## Directions
An exact transcription of every entry is required. Images are not part of it.

(Collected data entries)
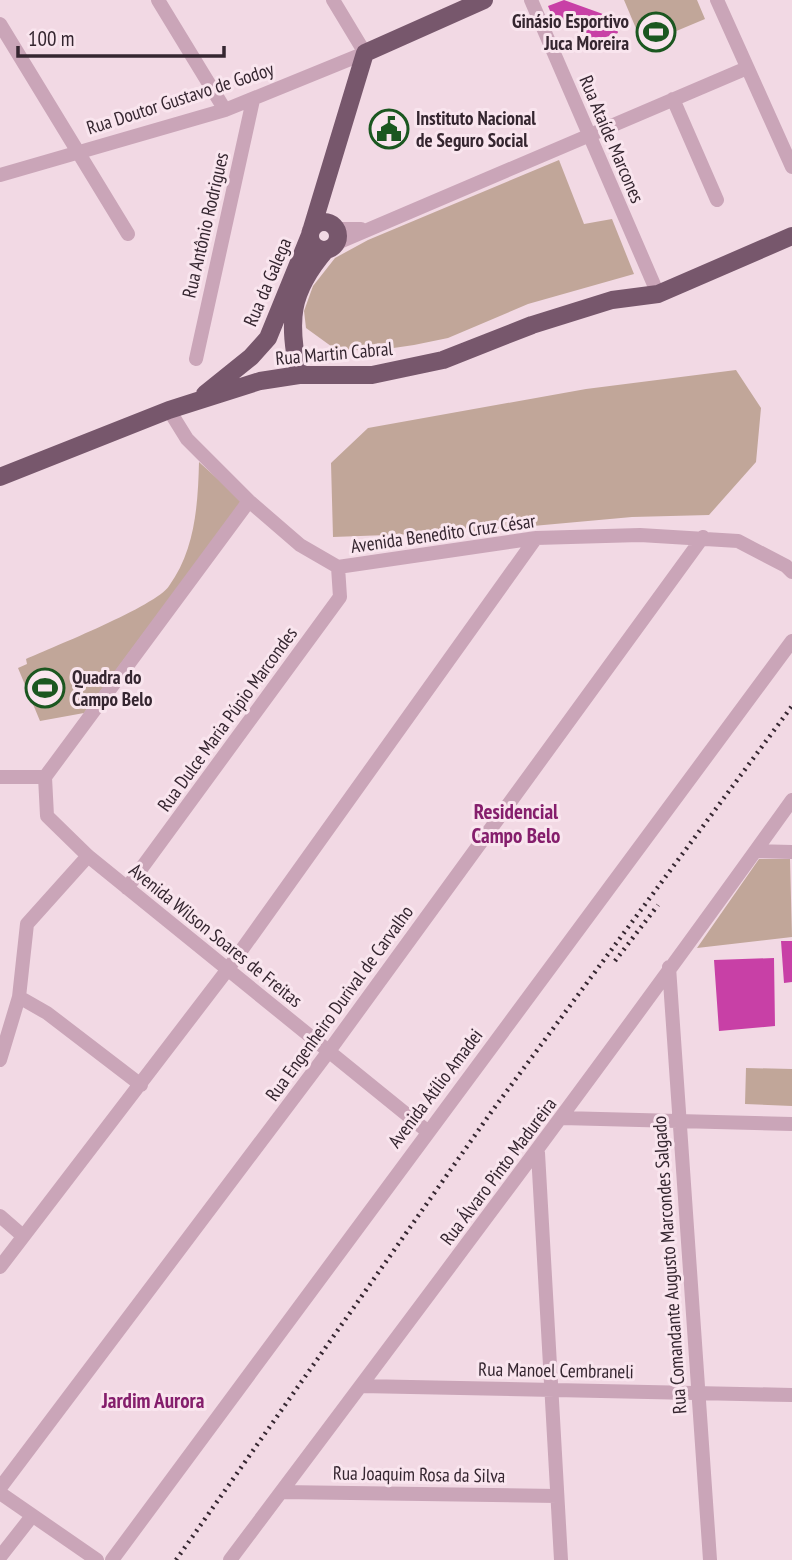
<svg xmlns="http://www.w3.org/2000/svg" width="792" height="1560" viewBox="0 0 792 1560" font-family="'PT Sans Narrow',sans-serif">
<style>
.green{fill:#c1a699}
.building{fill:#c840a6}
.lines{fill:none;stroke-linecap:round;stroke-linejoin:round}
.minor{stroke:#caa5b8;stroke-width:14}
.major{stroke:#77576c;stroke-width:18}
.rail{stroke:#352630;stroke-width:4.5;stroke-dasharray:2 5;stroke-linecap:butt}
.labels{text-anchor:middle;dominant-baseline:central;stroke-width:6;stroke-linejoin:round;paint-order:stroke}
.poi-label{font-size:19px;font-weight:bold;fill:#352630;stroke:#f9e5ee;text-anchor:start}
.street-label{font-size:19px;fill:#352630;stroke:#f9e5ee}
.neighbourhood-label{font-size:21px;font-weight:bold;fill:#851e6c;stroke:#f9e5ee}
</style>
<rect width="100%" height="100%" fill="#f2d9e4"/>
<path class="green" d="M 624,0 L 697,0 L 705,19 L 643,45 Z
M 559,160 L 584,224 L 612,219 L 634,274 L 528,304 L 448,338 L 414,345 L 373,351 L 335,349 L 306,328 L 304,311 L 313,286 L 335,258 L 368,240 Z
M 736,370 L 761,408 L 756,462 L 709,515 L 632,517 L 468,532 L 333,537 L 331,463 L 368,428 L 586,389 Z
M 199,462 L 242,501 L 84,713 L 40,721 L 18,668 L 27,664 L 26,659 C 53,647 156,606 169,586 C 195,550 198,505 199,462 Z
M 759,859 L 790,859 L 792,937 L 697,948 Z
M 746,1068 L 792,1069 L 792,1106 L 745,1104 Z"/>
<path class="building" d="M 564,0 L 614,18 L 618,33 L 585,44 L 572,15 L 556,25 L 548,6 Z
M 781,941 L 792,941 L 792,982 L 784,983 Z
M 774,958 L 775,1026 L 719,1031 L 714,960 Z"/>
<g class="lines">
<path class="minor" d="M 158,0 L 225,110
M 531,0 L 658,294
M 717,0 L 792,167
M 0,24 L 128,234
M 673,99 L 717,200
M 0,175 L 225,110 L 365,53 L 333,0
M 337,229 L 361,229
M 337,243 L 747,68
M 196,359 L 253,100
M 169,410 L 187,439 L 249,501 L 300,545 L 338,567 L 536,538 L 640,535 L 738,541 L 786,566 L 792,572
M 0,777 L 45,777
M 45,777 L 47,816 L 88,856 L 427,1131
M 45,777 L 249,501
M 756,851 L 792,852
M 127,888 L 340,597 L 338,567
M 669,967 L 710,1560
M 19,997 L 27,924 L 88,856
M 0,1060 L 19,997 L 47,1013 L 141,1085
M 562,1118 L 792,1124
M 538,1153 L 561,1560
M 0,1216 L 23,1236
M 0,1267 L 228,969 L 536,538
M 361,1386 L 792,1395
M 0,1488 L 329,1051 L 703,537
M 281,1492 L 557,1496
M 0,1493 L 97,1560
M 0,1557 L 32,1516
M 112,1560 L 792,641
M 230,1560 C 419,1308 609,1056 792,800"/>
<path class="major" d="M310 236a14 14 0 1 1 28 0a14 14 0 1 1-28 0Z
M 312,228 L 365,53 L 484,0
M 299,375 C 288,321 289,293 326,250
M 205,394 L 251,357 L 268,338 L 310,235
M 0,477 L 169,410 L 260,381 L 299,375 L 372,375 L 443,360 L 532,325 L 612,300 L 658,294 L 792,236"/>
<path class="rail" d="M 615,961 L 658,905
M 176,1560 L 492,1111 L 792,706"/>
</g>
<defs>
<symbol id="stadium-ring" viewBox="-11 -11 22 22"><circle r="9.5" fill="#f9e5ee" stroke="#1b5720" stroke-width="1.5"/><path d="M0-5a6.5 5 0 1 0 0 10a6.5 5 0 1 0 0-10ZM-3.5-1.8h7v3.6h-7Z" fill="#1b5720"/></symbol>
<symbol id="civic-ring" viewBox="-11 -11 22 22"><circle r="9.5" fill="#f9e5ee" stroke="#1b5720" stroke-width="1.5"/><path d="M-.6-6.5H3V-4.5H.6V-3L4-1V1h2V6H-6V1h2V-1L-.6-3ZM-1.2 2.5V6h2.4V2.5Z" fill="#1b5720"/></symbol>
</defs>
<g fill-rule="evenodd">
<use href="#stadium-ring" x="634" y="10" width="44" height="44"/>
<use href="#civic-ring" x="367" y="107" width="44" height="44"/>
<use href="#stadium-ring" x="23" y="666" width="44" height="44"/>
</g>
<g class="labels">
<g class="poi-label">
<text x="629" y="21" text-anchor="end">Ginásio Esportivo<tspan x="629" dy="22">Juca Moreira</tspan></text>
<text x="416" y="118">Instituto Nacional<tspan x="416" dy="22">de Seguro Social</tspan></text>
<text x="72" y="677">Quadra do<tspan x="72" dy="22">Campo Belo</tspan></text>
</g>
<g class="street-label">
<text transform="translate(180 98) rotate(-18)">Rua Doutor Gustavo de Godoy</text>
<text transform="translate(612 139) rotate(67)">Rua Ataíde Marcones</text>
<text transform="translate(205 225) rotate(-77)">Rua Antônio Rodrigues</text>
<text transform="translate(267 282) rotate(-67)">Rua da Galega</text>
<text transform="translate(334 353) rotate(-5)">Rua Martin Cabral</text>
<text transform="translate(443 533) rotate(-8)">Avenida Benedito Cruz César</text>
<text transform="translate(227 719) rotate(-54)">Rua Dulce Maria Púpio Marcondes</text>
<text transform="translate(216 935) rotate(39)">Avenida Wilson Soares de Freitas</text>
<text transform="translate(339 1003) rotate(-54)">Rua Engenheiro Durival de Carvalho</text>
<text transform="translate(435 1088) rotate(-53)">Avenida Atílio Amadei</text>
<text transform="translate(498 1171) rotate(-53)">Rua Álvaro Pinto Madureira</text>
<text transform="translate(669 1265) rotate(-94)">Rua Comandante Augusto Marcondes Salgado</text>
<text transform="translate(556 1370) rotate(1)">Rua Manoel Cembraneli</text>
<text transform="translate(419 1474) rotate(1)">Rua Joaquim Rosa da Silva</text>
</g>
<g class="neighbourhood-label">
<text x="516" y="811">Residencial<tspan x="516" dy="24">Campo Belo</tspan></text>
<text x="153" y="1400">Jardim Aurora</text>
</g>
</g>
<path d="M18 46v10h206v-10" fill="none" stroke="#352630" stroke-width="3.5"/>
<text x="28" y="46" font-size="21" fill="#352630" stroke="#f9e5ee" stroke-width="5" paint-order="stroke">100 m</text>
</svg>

## Answer to this problem
<svg xmlns="http://www.w3.org/2000/svg" width="792" height="1560" viewBox="0 0 792 1560" font-family="'PT Sans Narrow',sans-serif">
<style>
.green{fill:#c1a699}
.building{fill:#c840a6}
.lines{fill:none;stroke-linecap:round;stroke-linejoin:round}
.minor{stroke:#caa5b8;stroke-width:14}
.major{stroke:#77576c;stroke-width:18}
.rail{stroke:#352630;stroke-width:4.5;stroke-dasharray:2 5;stroke-linecap:butt}
.labels{text-anchor:middle;dominant-baseline:central;stroke-width:6;stroke-linejoin:round;paint-order:stroke}
.poi-label{font-size:19px;font-weight:bold;fill:#352630;stroke:#f9e5ee;text-anchor:start}
.street-label{font-size:19px;fill:#352630;stroke:#f9e5ee}
.neighbourhood-label{font-size:21px;font-weight:bold;fill:#851e6c;stroke:#f9e5ee}
</style>
<rect width="100%" height="100%" fill="#f2d9e4"/>
<path class="green" d="M 624,0 L 697,0 L 705,19 L 643,45 Z
M 559,160 L 584,224 L 612,219 L 634,274 L 528,304 L 448,338 L 414,345 L 373,351 L 335,349 L 306,328 L 304,311 L 313,286 L 335,258 L 368,240 Z
M 736,370 L 761,408 L 756,462 L 709,515 L 632,517 L 468,532 L 333,537 L 331,463 L 368,428 L 586,389 Z
M 199,462 L 242,501 L 84,713 L 40,721 L 18,668 L 27,664 L 26,659 C 53,647 156,606 169,586 C 195,550 198,505 199,462 Z
M 759,859 L 790,859 L 792,937 L 697,948 Z
M 746,1068 L 792,1069 L 792,1106 L 745,1104 Z"/>
<path class="building" d="M 564,0 L 614,18 L 618,33 L 585,44 L 572,15 L 556,25 L 548,6 Z
M 781,941 L 792,941 L 792,982 L 784,983 Z
M 774,958 L 775,1026 L 719,1031 L 714,960 Z"/>
<g class="lines">
<path class="minor" d="M 158,0 L 225,110
M 531,0 L 658,294
M 717,0 L 792,167
M 0,24 L 128,234
M 673,99 L 717,200
M 0,175 L 225,110 L 365,53 L 333,0
M 337,229 L 361,229
M 337,243 L 747,68
M 196,359 L 253,100
M 169,410 L 187,439 L 249,501 L 300,545 L 338,567 L 536,538 L 640,535 L 738,541 L 786,566 L 792,572
M 0,777 L 45,777
M 45,777 L 47,816 L 88,856 L 427,1131
M 45,777 L 249,501
M 756,851 L 792,852
M 127,888 L 340,597 L 338,567
M 669,967 L 710,1560
M 19,997 L 27,924 L 88,856
M 0,1060 L 19,997 L 47,1013 L 141,1085
M 562,1118 L 792,1124
M 538,1153 L 561,1560
M 0,1216 L 23,1236
M 0,1267 L 228,969 L 536,538
M 361,1386 L 792,1395
M 0,1488 L 329,1051 L 703,537
M 281,1492 L 557,1496
M 0,1493 L 97,1560
M 0,1557 L 32,1516
M 112,1560 L 792,641
M 230,1560 C 419,1308 609,1056 792,800"/>
<path class="major" d="M310 236a14 14 0 1 1 28 0a14 14 0 1 1-28 0Z
M 312,228 L 365,53 L 484,0
M 299,375 C 288,321 289,293 326,250
M 205,394 L 251,357 L 268,338 L 310,235
M 0,477 L 169,410 L 260,381 L 299,375 L 372,375 L 443,360 L 532,325 L 612,300 L 658,294 L 792,236"/>
<path class="rail" d="M 615,961 L 658,905
M 176,1560 L 492,1111 L 792,706"/>
</g>
<defs>
<symbol id="stadium-ring" viewBox="-11 -11 22 22"><circle r="9.5" fill="#f9e5ee" stroke="#1b5720" stroke-width="1.5"/><path d="M0-5a6.5 5 0 1 0 0 10a6.5 5 0 1 0 0-10ZM-3.5-1.8h7v3.6h-7Z" fill="#1b5720"/></symbol>
<symbol id="civic-ring" viewBox="-11 -11 22 22"><circle r="9.5" fill="#f9e5ee" stroke="#1b5720" stroke-width="1.5"/><path d="M-.6-6.5H3V-4.5H.6V-3L4-1V1h2V6H-6V1h2V-1L-.6-3ZM-1.2 2.5V6h2.4V2.5Z" fill="#1b5720"/></symbol>
</defs>
<g fill-rule="evenodd">
<use href="#stadium-ring" x="634" y="10" width="44" height="44"/>
<use href="#civic-ring" x="367" y="107" width="44" height="44"/>
<use href="#stadium-ring" x="23" y="666" width="44" height="44"/>
</g>
<g class="labels">
<g class="poi-label">
<text x="629" y="21" text-anchor="end">Ginásio Esportivo<tspan x="629" dy="22">Juca Moreira</tspan></text>
<text x="416" y="118">Instituto Nacional<tspan x="416" dy="22">de Seguro Social</tspan></text>
<text x="72" y="677">Quadra do<tspan x="72" dy="22">Campo Belo</tspan></text>
</g>
<g class="street-label">
<text transform="translate(180 98) rotate(-18)">Rua Doutor Gustavo de Godoy</text>
<text transform="translate(612 139) rotate(67)">Rua Ataíde Marcones</text>
<text transform="translate(205 225) rotate(-77)">Rua Antônio Rodrigues</text>
<text transform="translate(267 282) rotate(-67)">Rua da Galega</text>
<text transform="translate(334 353) rotate(-5)">Rua Martin Cabral</text>
<text transform="translate(443 533) rotate(-8)">Avenida Benedito Cruz César</text>
<text transform="translate(227 719) rotate(-54)">Rua Dulce Maria Púpio Marcondes</text>
<text transform="translate(216 935) rotate(39)">Avenida Wilson Soares de Freitas</text>
<text transform="translate(339 1003) rotate(-54)">Rua Engenheiro Durival de Carvalho</text>
<text transform="translate(435 1088) rotate(-53)">Avenida Atílio Amadei</text>
<text transform="translate(498 1171) rotate(-53)">Rua Álvaro Pinto Madureira</text>
<text transform="translate(669 1265) rotate(-94)">Rua Comandante Augusto Marcondes Salgado</text>
<text transform="translate(556 1370) rotate(1)">Rua Manoel Cembraneli</text>
<text transform="translate(419 1474) rotate(1)">Rua Joaquim Rosa da Silva</text>
</g>
<g class="neighbourhood-label">
<text x="516" y="811">Residencial<tspan x="516" dy="24">Campo Belo</tspan></text>
<text x="153" y="1400">Jardim Aurora</text>
</g>
</g>
<path d="M18 46v10h206v-10" fill="none" stroke="#352630" stroke-width="3.5"/>
<text x="28" y="46" font-size="21" fill="#352630" stroke="#f9e5ee" stroke-width="5" paint-order="stroke">100 m</text>
</svg>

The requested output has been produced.